(WHAT THIS TASK INVOLVES): Pick out each line below that contains the word "common" and copy it.

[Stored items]
--------

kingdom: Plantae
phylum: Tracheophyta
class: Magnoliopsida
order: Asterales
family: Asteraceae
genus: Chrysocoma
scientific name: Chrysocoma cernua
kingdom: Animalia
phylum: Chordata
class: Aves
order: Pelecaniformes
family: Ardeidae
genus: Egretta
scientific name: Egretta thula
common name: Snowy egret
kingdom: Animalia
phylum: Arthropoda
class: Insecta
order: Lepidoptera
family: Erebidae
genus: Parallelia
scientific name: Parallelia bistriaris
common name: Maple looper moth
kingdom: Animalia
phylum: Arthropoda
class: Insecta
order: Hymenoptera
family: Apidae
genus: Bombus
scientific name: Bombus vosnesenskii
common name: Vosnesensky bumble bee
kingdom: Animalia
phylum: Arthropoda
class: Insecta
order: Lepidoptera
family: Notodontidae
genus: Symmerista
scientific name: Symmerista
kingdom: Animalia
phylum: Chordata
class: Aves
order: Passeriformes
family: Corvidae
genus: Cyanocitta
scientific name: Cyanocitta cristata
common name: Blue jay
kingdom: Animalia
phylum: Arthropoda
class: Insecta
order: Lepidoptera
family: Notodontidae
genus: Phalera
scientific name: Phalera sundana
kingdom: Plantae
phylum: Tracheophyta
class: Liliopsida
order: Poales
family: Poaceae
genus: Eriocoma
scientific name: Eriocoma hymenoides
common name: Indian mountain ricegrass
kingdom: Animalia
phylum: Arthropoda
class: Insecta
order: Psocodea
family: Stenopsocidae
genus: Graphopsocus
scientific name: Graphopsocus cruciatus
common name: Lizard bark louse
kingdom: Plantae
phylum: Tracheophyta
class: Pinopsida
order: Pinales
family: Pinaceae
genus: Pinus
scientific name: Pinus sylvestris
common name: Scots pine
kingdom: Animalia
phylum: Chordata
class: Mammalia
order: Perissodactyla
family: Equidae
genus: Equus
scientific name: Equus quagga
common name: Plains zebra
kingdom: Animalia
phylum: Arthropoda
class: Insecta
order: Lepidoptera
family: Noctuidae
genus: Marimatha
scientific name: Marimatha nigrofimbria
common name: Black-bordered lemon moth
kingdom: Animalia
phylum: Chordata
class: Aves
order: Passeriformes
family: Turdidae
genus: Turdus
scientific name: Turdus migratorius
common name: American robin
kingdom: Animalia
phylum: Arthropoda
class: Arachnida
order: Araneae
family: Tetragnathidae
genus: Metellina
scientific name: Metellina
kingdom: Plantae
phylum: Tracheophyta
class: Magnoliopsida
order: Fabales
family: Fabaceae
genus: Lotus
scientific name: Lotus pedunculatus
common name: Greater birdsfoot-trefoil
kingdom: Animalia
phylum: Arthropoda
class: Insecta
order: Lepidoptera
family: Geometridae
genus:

--------

(RESPONSE TO THE TASK):
common name: Snowy egret
common name: Maple looper moth
common name: Vosnesensky bumble bee
common name: Blue jay
common name: Indian mountain ricegrass
common name: Lizard bark louse
common name: Scots pine
common name: Plains zebra
common name: Black-bordered lemon moth
common name: American robin
common name: Greater birdsfoot-trefoil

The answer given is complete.